バートロー

82年生まれ、キム・ジヨンのバートローのレビュー・感想・評価

82年生まれ、キム・ジヨン(2019年製作の映画)
4.0
こういう事象だからこそ、エンタメとして広く知らしめ消費される必要があり、『パラサイト』やその他韓国映画同様に志の高い作品だと思う。(こっちは原作付きだけど)
「家」に追い詰められていく女性の心理描写とそれまでの自由だった人生があまりにも普遍的で、韓国・日本を含む東アジアを飛び越えて世界中のキム・ジヨンの姿が見えて来てのっけから辛い気持ちに。そして肝はある意味最凶ヴィランと言っても良い「優しい」パートナーの描写じゃないだろうか。
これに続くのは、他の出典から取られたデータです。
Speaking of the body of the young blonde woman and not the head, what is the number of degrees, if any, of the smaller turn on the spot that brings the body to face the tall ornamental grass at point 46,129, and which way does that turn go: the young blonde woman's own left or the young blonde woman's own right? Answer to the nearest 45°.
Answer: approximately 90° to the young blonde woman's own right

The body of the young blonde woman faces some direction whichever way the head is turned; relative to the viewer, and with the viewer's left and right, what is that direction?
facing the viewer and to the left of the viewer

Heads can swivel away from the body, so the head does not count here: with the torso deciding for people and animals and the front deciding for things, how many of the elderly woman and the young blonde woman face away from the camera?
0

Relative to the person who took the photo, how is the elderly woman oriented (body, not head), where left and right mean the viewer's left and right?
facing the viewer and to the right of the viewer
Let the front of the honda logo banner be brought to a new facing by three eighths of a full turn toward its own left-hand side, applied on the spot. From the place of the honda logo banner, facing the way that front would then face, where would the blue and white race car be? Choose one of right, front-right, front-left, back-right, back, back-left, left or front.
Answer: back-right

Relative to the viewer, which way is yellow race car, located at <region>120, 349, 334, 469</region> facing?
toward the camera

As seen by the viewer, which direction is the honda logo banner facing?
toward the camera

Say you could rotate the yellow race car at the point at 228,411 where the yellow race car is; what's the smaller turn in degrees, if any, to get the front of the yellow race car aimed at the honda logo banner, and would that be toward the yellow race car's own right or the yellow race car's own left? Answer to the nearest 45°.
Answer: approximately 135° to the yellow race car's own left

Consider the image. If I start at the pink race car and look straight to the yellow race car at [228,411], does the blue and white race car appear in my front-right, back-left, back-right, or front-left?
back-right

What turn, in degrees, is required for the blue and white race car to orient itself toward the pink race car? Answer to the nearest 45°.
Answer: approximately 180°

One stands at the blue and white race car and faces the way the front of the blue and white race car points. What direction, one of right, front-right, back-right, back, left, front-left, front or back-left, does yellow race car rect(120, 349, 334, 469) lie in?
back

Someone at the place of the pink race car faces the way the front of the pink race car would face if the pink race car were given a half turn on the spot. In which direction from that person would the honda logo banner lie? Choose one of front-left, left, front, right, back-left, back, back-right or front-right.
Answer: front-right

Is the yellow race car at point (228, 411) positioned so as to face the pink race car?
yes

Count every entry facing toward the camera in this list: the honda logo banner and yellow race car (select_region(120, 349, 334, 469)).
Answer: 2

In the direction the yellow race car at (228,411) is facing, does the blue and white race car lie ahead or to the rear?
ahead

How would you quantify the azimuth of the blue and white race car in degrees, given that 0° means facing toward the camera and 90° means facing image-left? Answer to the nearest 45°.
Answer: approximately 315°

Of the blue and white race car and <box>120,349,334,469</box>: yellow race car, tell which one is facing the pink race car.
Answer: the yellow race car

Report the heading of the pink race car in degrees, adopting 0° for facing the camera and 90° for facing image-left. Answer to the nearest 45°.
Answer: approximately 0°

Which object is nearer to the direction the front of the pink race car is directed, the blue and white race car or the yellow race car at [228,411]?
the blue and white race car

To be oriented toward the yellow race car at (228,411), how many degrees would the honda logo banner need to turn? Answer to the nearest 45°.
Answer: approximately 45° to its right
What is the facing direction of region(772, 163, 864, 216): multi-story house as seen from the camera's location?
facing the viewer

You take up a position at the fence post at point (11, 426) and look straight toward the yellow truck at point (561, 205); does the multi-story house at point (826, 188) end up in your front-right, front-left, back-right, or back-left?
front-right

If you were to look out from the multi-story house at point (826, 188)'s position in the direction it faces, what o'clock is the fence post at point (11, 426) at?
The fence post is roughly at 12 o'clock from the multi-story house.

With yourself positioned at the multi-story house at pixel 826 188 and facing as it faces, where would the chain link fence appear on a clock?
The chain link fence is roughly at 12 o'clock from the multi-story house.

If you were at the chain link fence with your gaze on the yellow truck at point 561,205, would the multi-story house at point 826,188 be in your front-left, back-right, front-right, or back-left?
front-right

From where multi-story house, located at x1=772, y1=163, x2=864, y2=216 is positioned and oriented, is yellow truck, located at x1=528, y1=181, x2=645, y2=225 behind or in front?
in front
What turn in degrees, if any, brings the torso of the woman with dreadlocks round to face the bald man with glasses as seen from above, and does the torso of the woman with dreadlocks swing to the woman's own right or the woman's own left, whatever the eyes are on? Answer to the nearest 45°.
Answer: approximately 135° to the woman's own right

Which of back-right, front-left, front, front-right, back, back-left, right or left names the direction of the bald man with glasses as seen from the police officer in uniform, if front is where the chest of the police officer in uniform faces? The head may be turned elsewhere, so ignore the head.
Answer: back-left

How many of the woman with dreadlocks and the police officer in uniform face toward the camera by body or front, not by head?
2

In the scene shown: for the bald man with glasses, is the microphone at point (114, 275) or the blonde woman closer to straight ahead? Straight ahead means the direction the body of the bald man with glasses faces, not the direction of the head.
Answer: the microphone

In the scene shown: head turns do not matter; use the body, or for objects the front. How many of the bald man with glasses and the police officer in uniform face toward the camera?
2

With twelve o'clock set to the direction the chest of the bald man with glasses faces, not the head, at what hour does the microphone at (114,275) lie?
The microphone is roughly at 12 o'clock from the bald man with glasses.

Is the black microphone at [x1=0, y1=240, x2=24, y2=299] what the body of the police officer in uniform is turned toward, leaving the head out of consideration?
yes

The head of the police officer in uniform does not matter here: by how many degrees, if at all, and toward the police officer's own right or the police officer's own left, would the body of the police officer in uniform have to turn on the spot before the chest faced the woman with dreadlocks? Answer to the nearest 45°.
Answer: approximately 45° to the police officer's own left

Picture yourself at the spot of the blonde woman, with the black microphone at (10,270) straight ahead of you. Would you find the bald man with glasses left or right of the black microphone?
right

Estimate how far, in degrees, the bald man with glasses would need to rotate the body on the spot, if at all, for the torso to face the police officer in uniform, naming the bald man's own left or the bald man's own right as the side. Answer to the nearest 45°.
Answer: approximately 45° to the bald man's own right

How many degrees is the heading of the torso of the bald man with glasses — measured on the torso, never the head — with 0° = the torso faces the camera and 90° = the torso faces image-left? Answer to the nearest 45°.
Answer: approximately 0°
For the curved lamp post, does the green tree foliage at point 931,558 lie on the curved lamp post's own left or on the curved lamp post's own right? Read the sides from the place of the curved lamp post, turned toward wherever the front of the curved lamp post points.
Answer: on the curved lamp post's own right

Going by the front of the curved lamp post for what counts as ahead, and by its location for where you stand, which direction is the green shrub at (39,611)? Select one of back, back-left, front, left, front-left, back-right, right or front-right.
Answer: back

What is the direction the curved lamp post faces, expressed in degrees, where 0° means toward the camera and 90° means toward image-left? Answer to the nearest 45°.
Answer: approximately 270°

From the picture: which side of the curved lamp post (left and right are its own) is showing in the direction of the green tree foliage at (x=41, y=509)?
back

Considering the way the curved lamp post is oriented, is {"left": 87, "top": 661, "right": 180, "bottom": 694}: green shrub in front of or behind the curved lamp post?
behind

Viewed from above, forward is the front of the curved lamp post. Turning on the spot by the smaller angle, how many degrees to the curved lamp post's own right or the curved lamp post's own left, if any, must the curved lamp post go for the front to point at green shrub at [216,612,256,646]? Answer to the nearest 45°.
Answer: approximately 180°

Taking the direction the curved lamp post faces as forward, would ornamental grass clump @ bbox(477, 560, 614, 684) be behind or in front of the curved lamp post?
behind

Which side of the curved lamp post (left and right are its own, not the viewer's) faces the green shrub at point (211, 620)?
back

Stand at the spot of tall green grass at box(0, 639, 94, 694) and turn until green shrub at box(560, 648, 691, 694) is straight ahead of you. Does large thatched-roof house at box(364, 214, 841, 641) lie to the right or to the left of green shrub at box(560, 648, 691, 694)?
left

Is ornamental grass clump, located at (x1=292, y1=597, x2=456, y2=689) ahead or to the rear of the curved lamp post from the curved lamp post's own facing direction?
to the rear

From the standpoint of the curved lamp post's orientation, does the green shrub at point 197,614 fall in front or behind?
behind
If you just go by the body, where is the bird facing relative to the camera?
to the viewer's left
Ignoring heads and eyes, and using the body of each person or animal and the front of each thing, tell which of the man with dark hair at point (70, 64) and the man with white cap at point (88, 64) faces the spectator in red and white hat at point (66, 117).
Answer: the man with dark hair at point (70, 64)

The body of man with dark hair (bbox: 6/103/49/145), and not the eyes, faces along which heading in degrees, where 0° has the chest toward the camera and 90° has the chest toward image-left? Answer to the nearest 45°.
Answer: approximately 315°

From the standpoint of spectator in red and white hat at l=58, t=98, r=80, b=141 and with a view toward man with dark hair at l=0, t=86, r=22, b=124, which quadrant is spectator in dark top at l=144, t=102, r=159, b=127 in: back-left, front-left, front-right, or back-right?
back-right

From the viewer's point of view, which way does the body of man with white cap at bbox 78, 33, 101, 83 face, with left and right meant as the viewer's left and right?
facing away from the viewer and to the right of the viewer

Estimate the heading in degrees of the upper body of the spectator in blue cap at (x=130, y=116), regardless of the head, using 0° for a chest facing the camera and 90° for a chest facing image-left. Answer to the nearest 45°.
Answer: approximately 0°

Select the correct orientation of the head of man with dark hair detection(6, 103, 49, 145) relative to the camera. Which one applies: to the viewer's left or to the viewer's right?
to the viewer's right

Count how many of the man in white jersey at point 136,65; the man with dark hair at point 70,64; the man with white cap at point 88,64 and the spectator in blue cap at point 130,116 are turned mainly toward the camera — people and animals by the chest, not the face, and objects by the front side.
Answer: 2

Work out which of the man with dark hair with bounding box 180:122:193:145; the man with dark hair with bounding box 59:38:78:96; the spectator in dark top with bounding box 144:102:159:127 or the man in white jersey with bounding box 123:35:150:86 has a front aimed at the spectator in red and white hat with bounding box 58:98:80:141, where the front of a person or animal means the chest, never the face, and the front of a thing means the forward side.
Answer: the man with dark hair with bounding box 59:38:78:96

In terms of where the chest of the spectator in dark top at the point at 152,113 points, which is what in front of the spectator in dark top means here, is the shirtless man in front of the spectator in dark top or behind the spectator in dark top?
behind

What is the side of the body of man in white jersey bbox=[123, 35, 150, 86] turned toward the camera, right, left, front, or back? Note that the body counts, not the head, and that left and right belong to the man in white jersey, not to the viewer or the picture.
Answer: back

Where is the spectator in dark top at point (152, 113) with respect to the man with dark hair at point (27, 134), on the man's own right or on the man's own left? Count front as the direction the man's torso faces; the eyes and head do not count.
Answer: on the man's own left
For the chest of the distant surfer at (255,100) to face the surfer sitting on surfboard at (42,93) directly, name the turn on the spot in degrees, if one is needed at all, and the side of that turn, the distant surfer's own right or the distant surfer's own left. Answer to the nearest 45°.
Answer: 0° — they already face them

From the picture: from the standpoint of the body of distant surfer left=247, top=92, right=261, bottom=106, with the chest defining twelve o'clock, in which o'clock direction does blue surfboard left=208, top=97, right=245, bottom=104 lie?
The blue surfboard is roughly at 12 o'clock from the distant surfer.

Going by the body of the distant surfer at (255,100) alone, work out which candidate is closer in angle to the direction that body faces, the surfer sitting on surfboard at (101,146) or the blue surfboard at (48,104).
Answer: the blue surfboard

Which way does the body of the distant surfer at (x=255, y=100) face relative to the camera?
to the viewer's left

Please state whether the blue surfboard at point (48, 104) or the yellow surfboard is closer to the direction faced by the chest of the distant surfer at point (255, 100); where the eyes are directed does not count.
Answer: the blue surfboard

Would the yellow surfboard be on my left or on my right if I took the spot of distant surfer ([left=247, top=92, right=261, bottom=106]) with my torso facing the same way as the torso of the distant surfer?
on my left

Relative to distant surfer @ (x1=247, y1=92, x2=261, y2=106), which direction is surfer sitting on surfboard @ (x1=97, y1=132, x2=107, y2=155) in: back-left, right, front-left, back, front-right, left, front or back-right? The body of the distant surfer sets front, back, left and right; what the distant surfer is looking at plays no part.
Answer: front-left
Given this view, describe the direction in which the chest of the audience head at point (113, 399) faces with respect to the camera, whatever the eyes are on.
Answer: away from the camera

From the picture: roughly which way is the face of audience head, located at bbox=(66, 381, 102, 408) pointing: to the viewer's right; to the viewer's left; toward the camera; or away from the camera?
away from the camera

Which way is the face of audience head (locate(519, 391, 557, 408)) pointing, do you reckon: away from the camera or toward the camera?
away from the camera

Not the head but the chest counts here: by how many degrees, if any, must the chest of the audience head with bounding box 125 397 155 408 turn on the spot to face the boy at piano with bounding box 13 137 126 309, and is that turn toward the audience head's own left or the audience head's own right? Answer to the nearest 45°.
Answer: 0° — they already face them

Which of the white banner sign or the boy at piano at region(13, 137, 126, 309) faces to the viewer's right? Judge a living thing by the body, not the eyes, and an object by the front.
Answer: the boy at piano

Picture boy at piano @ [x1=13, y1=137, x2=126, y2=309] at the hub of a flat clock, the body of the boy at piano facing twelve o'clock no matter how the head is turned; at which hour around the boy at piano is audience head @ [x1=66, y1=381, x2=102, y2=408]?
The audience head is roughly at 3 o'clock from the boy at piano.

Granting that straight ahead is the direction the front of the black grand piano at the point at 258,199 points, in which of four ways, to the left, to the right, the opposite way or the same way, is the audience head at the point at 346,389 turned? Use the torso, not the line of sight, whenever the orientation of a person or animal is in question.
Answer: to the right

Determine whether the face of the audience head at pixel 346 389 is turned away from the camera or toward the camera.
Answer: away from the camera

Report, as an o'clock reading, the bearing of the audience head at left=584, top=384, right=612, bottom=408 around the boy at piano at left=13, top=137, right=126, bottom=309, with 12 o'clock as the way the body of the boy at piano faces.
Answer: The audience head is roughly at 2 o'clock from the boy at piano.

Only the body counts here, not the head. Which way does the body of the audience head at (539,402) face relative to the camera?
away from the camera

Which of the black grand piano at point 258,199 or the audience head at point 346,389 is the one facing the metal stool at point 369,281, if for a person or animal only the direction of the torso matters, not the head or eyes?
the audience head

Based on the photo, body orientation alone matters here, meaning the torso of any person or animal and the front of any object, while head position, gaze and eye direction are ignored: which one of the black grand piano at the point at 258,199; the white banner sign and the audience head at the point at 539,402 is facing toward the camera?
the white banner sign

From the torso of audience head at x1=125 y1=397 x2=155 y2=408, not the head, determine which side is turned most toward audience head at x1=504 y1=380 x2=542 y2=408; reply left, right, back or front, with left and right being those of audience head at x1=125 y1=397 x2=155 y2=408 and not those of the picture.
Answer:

いつも妻の様子を気にかけ、間違いなく大切に想っているが、そのすべてがズレていて、せっかくの思いやりの言葉も言葉だけで全く行動に移さないことが逆に妻を追い詰めていく負のスパイラルにキリキリと締め付けられた。コン・ユが演じている点も利いている。良く見たら家事してないし、いつも仕事から家に帰って来るのは遅くてハッとさせられる。

この夫描写だけでも免許更新とか教習所で見る事故ビデオ並みに見る機会があってもいいんじゃないかと自らのこれまでを振り返り猛省した。